*Selected excerpt*.
<<<<

Cape Cod is New England’s most iconic vacation destination, flexing like a long arm away from the mainland into the Atlantic. It’s a long drive down Route 6, but your route will be lined with white sand beaches, quaint seaside towns, and seafood-shacks where you’ll find lobster rolls, steamed clams, and freshly-shucked oysters all caught and cultivated within just a few miles. But it isn’t just beaches and bivalves: Cape Cod is also home to unmissable natural beauty, interwoven with wildlife sanctuaries and state parks great for birdwatching and bike riding, and hundreds of miles of gorgeous coastline where you can charter seafaring adventures like whale watches and deep-sea fishing. There’s also some world-class cuisine, if you know where to look (and we do). So what are you waiting for? Drop your ‘r’s, hop in the cah, and follow this ultimate travel guide to Cape Cod.

Plymouth

While not technically “on Cape,” Plymouth is a great pit-stop on the way South from Boston, and a must-see for history buffs. Known by pretty much every grade schooler as the site of the Rock where the Mayflower dropped its anchor, Plymouth is also home to some fantastic cuisine once you’re finished playing Pilgrim with the family at Plimoth Plantation. The town may be old (founded in 1620), but the dining scene is anything but. Check out the Mirbeau Inn & Spa for classic French bistro cuisine with a modern flair that leans heavily on local farms and purveyors. Eat on the patio overlooking gorgeous gardens or sip fancy cocktails while you lounge in the spa. For a less upscale but equally refined taste of the South Shore’s cuisine, check out Rye Tavern, housed in an 18th century building and serving pub fare with Asian influence with ingredients grown right on the property.

>>>>

*Problem set*.
(1) Answer these questions about the Cape Cod travel guide:
(a) Which road does the long drive to Cape Cod follow?
(b) In what year was Plymouth founded?
(c) What kind of building houses Rye Tavern?
(2) Pick up the Cape Cod travel guide after its last sentence and add one more paragraph in the same style.

*Data listing*.
<<<<

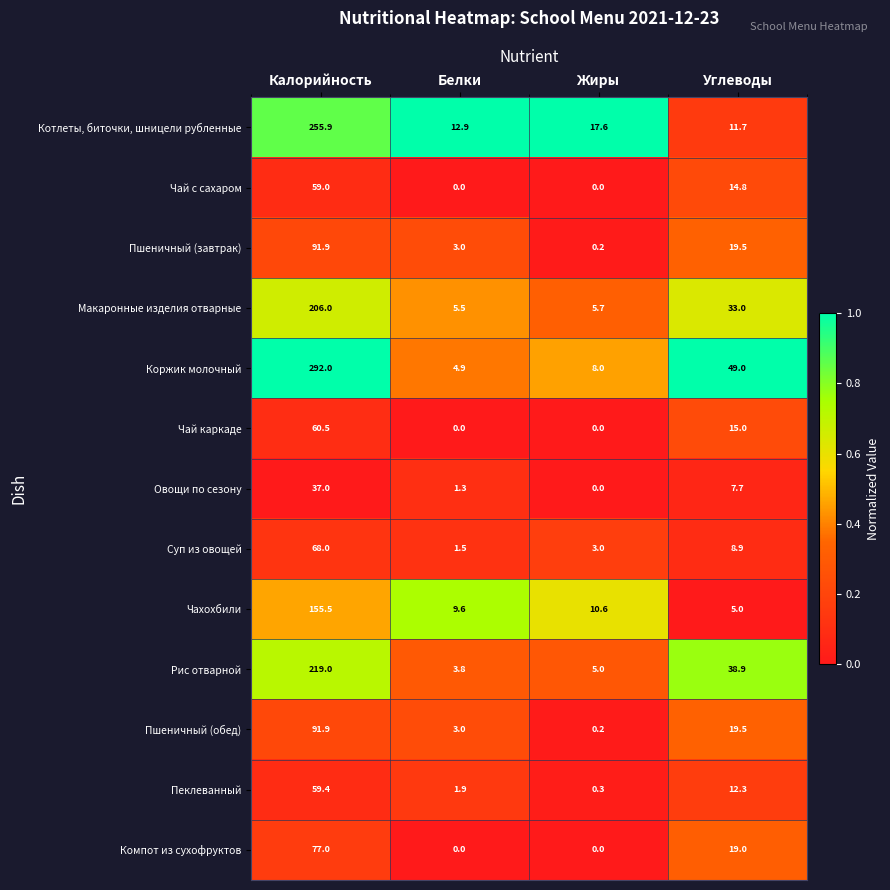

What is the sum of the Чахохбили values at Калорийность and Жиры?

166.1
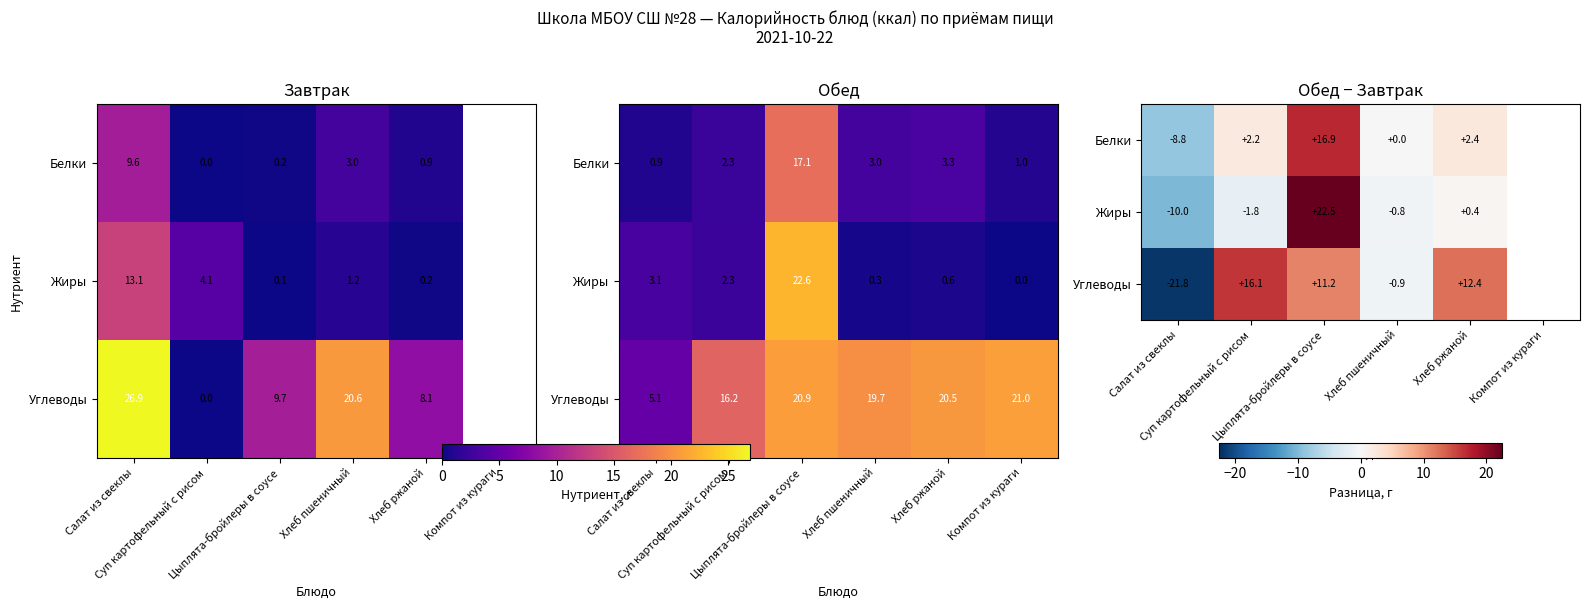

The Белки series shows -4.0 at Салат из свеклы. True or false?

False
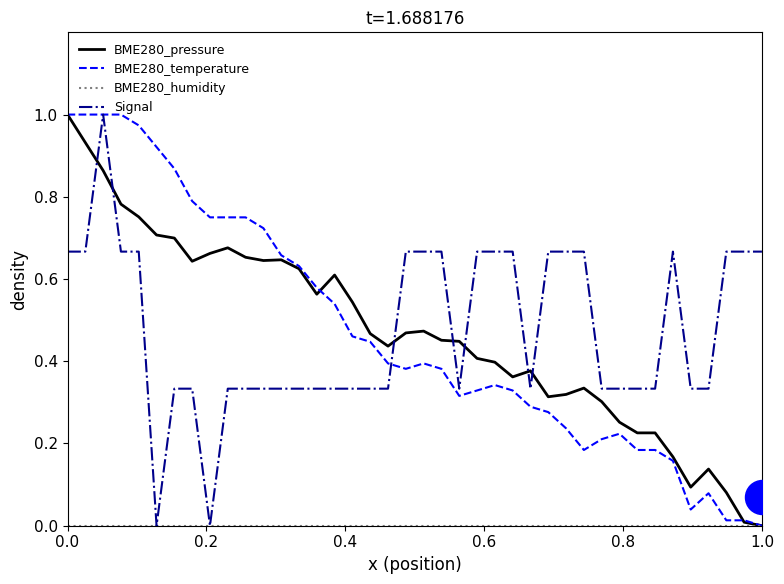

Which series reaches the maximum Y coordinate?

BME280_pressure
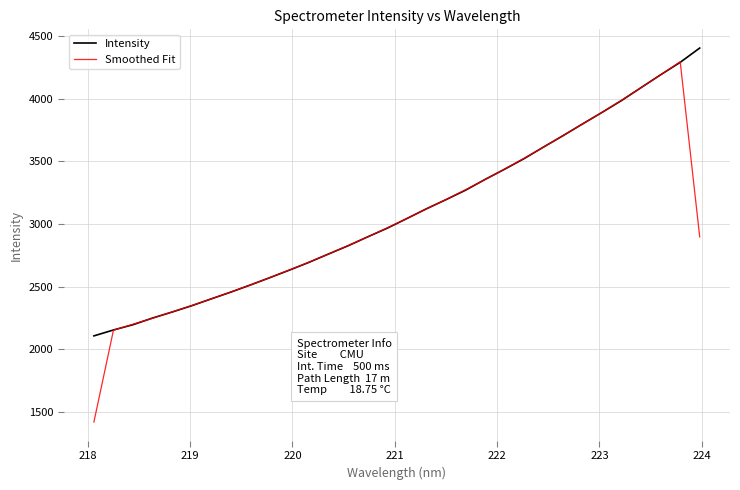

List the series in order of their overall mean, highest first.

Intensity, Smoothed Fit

>>>>
<<<<

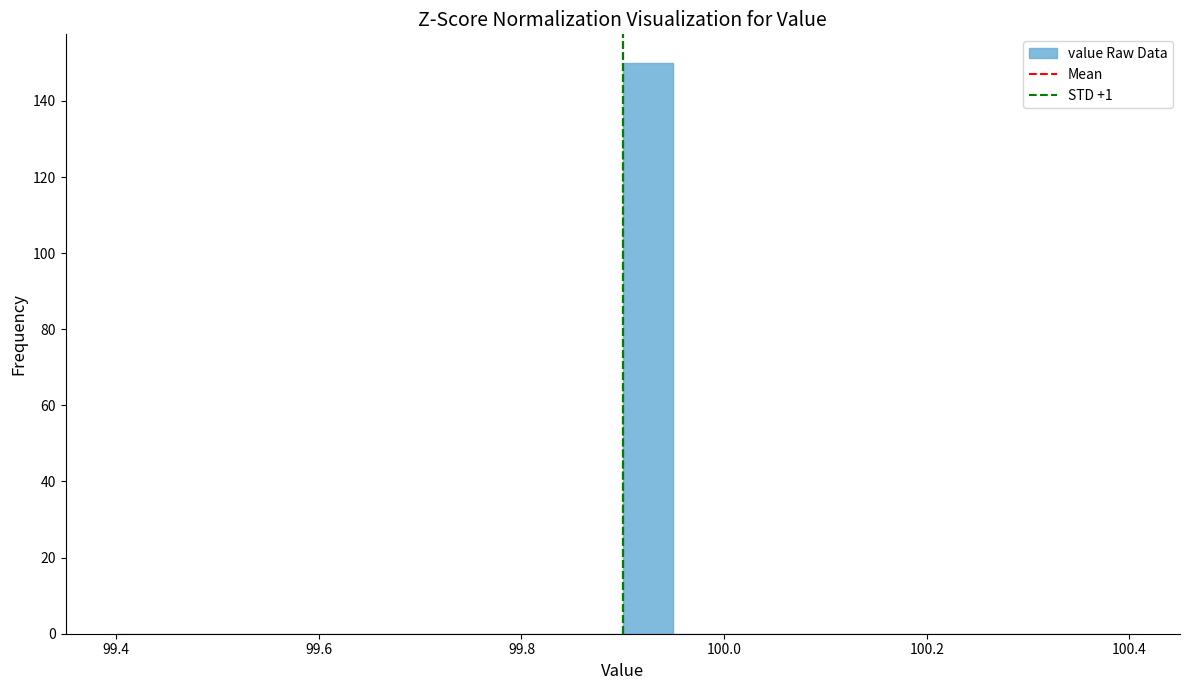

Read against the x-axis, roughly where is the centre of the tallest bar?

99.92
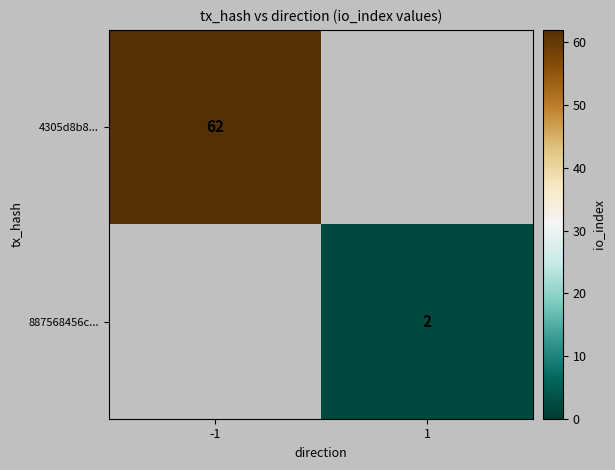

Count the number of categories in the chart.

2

>>>>

*Responses in order*.
(1)
(a) Route 6
(b) 1620
(c) An 18th century building

(2)
Sandwich

If you’re seeing the Cape by car, the first stop you’ll reach is Sandwich. It’s the oldest town on the peninsula, and a great first exposure to the sights, sounds, and tastes you’re likely to encounter along your drive down Route 6. Stop at the unique Sandwich Glass Museum for hourly glass-making presentations and a look into the industry’s history in the area, or visit the Heritage Museums and Gardens, which houses gardens teeming with rare flowers, including more than a thousand types of day lilies, and a staggering collection of antique American automobiles. If you’re already feeling road-weary, stop by the Dan’l Webster Inn, a period hotel with five dining rooms that has been housing Cape Codders for three centuries.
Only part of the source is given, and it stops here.